I need some wider mirrors for my TV. These look good.

What do you think??

Scott

Cipa Mirrors


----------



## hatcityhosehauler (Feb 13, 2004)

These are around the same price, and are more like the Ford OEM extension mirror.

visionview mirrors.com

I was looking at the CIPA's, the vision view's, and the Powervision's, and eventually chose the powervisions, as neither CIPA, or RPM could say for sure that their product would fit an Avalanche. Besides, the Powervisions are almost like going OEM, as they are now available on all full size GM trucks as a factory option.

Good luck with either.

Tim


----------



## aplvlykat (Jan 25, 2004)

Yes Scott I have tried them, they are nice mirrors. The only thing I had against them is they are big(10"x10") and took away from the stock look of my Tahoe other then that they worked fine. Kirk


----------



## outinfo952 (Feb 8, 2004)

Those mirrors look nice. I cannot find any mirrors like that for my 02 explorer, the ones I use are the CIPA strap on type, or should I say one I use, I keep loosing the stupid pads on the feet of the mirrors so I am now down to one.

Geoff


----------



## summergames84 (Mar 6, 2004)

outinfo: The little pads kept coming off ours too.
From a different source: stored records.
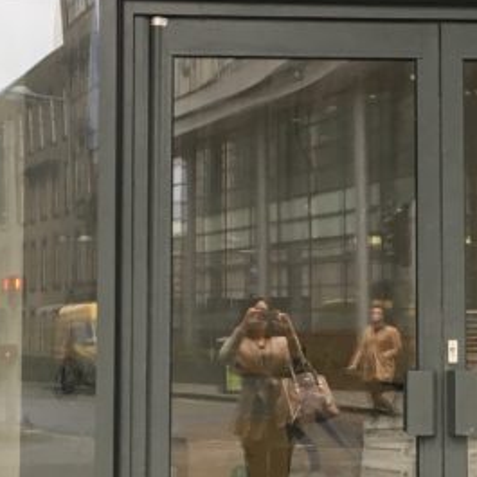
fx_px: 1543
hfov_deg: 17.3
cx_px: 423
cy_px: 193
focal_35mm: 99
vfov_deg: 17.6
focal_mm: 4.15
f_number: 2.2
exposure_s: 1/33
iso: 25
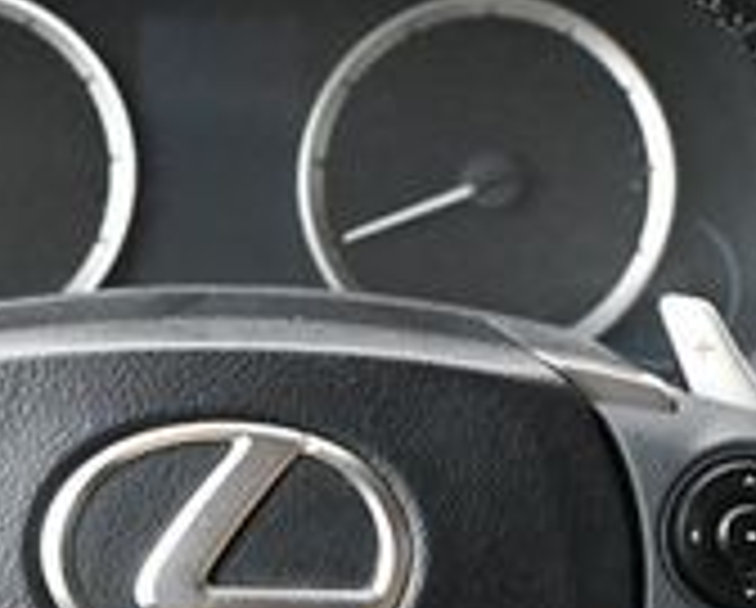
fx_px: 3116
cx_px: 216
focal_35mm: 139
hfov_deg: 13.8
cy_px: 554
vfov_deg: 11.1
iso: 7200
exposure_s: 1/60
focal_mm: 26
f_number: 4.5
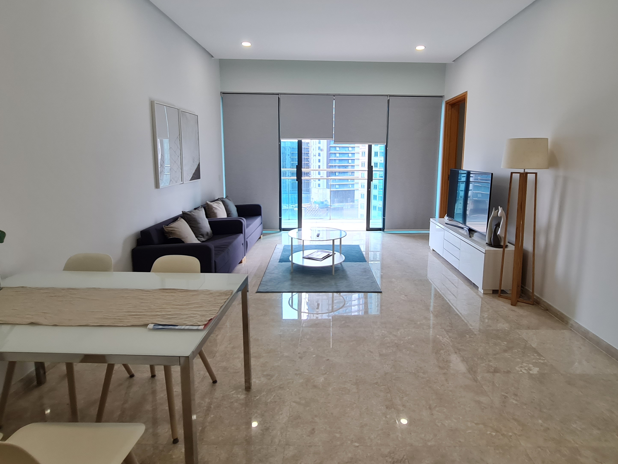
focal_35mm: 18
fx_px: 321
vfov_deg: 71.5
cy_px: 212
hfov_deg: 87.7
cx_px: 325
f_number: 2.2
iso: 100
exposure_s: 1/100
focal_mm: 2.2
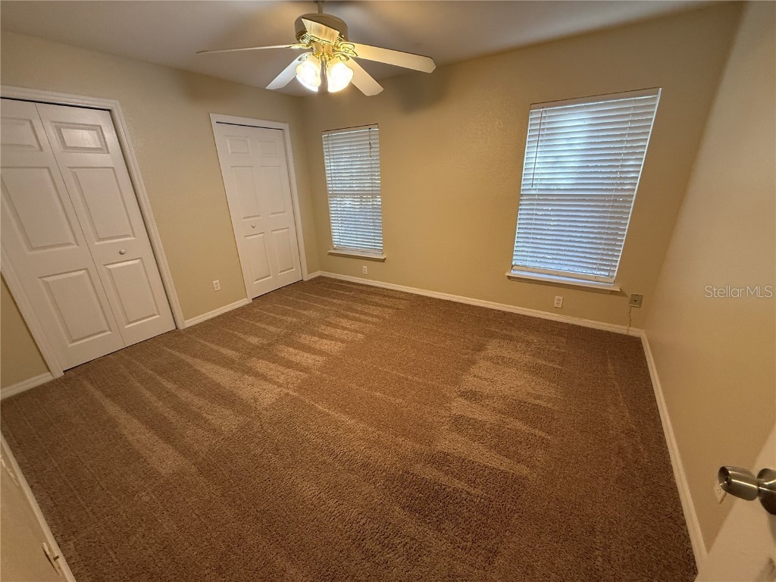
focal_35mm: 14
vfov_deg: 85.7
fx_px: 314
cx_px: 388
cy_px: 291
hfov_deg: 102.1
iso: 200
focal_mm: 2.22
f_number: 2.2
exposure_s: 1/60
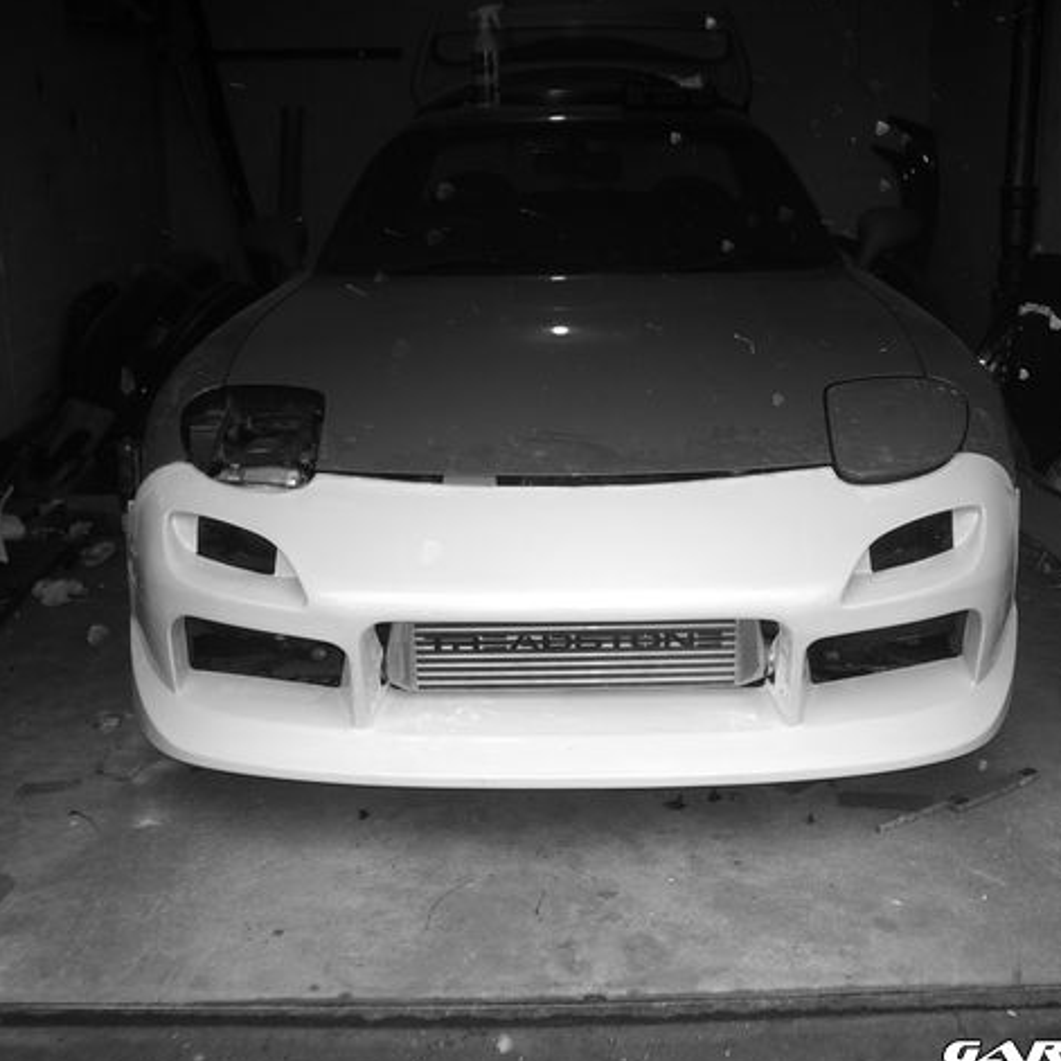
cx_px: 608
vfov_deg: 40.0
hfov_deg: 39.9
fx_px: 1456
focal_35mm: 42
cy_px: 534
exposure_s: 1/100
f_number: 2.6
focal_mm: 5.8
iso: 50
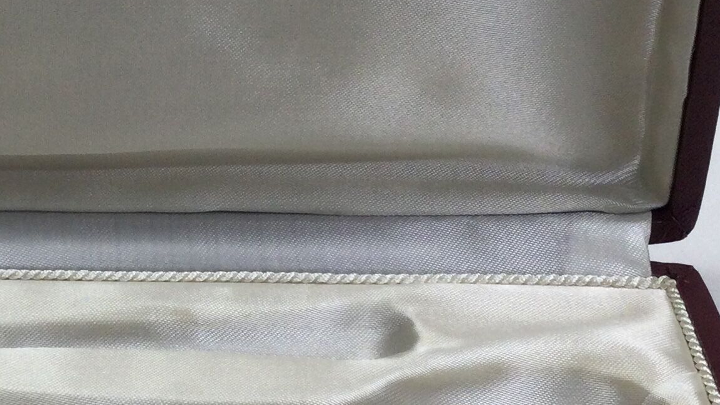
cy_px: 245
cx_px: 165
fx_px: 1833
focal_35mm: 96
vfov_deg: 12.6
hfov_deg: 22.0
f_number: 2.4
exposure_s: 1/100
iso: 40
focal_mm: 3.3
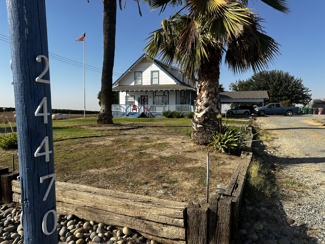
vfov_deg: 56.8
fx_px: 225
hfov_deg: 71.6
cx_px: 162
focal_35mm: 24
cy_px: 122
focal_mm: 6.86
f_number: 1.78
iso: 80
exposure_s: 1/5263
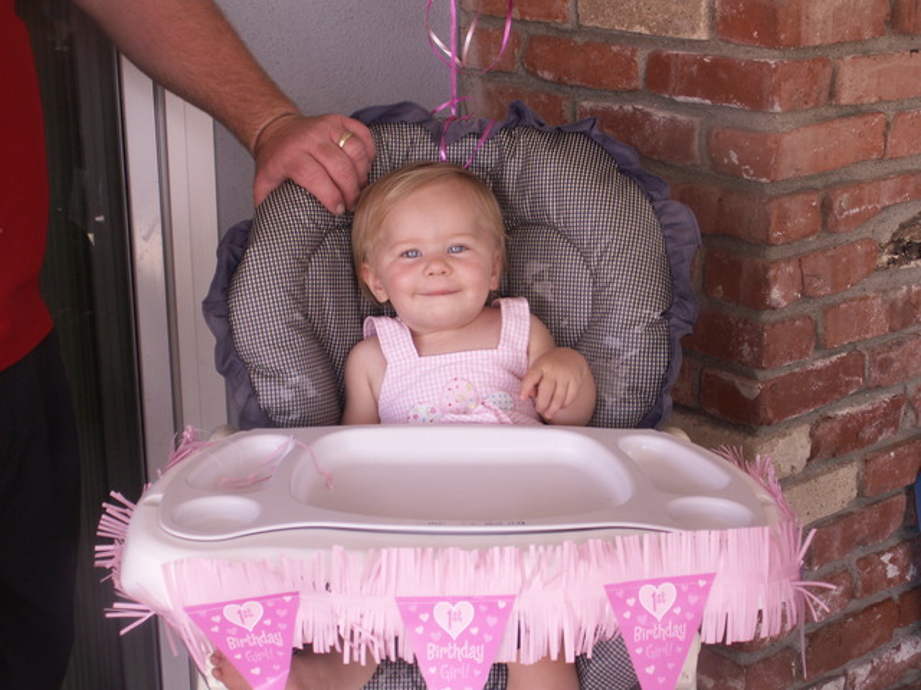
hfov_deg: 33.2
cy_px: 345
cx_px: 460
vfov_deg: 25.2
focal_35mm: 58
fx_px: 1543
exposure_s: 1/50
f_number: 3.5
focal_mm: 9.72
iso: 50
We cut up an old, black mouse pad and made some replacements.


----------



## outinfo952 (Feb 8, 2004)

Hey!!

Thanks for the tip, as I always loose the things while out I will be sure to take a mousepad and some scissors as gear to pack.

Geoff


----------



## DANJOGAVINMO (Apr 17, 2004)

Had the universal cipa ones, ended up taking them back to camping world and exchanging for "custom fit" cipas for my supercrew. they are OK but shake quite a bit. I would like to upgrade to powervision type mirrors but for some reason no one seems to make for supercrew (they all have a disclaimer saying "doesn't fit supercrew"). ARRGH! Anyone know of powervision type mirrors for supercrew?

Thx
danny


----------



## jallen58 (Oct 27, 2003)

Try thesePower Vission They are a little expensive but well worth it (JMHO)

Jim


----------